## PROBLEM
Word for word, return every record that follows.
-------- DATA SUPPLIED
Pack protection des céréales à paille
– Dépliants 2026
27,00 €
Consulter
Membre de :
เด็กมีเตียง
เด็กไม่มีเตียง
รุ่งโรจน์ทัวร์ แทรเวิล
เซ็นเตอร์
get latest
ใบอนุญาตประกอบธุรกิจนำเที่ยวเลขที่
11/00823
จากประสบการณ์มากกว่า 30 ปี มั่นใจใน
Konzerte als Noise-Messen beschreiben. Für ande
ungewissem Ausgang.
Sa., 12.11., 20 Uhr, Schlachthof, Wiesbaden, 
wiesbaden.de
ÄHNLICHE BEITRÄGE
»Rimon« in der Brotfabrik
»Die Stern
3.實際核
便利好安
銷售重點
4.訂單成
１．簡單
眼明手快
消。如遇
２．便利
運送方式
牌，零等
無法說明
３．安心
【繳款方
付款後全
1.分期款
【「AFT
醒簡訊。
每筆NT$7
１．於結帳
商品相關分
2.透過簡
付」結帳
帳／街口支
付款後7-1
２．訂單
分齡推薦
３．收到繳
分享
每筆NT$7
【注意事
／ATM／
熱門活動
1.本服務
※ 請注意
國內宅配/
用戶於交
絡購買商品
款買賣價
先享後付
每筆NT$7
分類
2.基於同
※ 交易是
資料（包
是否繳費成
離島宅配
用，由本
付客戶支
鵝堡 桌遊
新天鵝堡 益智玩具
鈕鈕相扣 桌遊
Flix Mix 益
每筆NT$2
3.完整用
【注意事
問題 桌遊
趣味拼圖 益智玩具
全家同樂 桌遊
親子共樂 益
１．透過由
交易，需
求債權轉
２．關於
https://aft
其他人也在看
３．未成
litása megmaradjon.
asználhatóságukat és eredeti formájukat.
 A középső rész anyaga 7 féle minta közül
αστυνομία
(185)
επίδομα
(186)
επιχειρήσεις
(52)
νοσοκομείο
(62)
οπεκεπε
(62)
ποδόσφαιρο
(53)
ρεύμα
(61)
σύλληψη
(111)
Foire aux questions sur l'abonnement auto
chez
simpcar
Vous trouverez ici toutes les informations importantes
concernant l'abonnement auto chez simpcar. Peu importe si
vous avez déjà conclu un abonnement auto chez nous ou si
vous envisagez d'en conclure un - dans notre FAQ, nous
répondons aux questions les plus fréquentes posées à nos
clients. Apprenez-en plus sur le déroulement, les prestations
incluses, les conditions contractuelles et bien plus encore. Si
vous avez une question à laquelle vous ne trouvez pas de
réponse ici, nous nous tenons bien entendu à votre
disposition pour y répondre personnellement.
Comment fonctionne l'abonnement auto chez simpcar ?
----------------
## RESPONSE AREA
Pack protection des céréales à paille
– Dépliants 2026
27,00 €
Consulter
Membre de :
เด็กมีเตียง
เด็กไม่มีเตียง
รุ่งโรจน์ทัวร์ แทรเวิล
เซ็นเตอร์
get latest
ใบอนุญาตประกอบธุรกิจนำเที่ยวเลขที่
11/00823
จากประสบการณ์มากกว่า 30 ปี มั่นใจใน
Konzerte als Noise-Messen beschreiben. Für ande
ungewissem Ausgang.
Sa., 12.11., 20 Uhr, Schlachthof, Wiesbaden, 
wiesbaden.de
ÄHNLICHE BEITRÄGE
»Rimon« in der Brotfabrik
»Die Stern
3.實際核
便利好安
銷售重點
4.訂單成
１．簡單
眼明手快
消。如遇
２．便利
運送方式
牌，零等
無法說明
３．安心
【繳款方
付款後全
1.分期款
【「AFT
醒簡訊。
每筆NT$7
１．於結帳
商品相關分
2.透過簡
付」結帳
帳／街口支
付款後7-1
２．訂單
分齡推薦
３．收到繳
分享
每筆NT$7
【注意事
／ATM／
熱門活動
1.本服務
※ 請注意
國內宅配/
用戶於交
絡購買商品
款買賣價
先享後付
每筆NT$7
分類
2.基於同
※ 交易是
資料（包
是否繳費成
離島宅配
用，由本
付客戶支
鵝堡 桌遊
新天鵝堡 益智玩具
鈕鈕相扣 桌遊
Flix Mix 益
每筆NT$2
3.完整用
【注意事
問題 桌遊
趣味拼圖 益智玩具
全家同樂 桌遊
親子共樂 益
１．透過由
交易，需
求債權轉
２．關於
https://aft
其他人也在看
３．未成
litása megmaradjon.
asználhatóságukat és eredeti formájukat.
 A középső rész anyaga 7 féle minta közül
αστυνομία
(185)
επίδομα
(186)
επιχειρήσεις
(52)
νοσοκομείο
(62)
οπεκεπε
(62)
ποδόσφαιρο
(53)
ρεύμα
(61)
σύλληψη
(111)
Foire aux questions sur l'abonnement auto
chez
simpcar
Vous trouverez ici toutes les informations importantes
concernant l'abonnement auto chez simpcar. Peu importe si
vous avez déjà conclu un abonnement auto chez nous ou si
vous envisagez d'en conclure un - dans notre FAQ, nous
répondons aux questions les plus fréquentes posées à nos
clients. Apprenez-en plus sur le déroulement, les prestations
incluses, les conditions contractuelles et bien plus encore. Si
vous avez une question à laquelle vous ne trouvez pas de
réponse ici, nous nous tenons bien entendu à votre
disposition pour y répondre personnellement.
Comment fonctionne l'abonnement auto chez simpcar ?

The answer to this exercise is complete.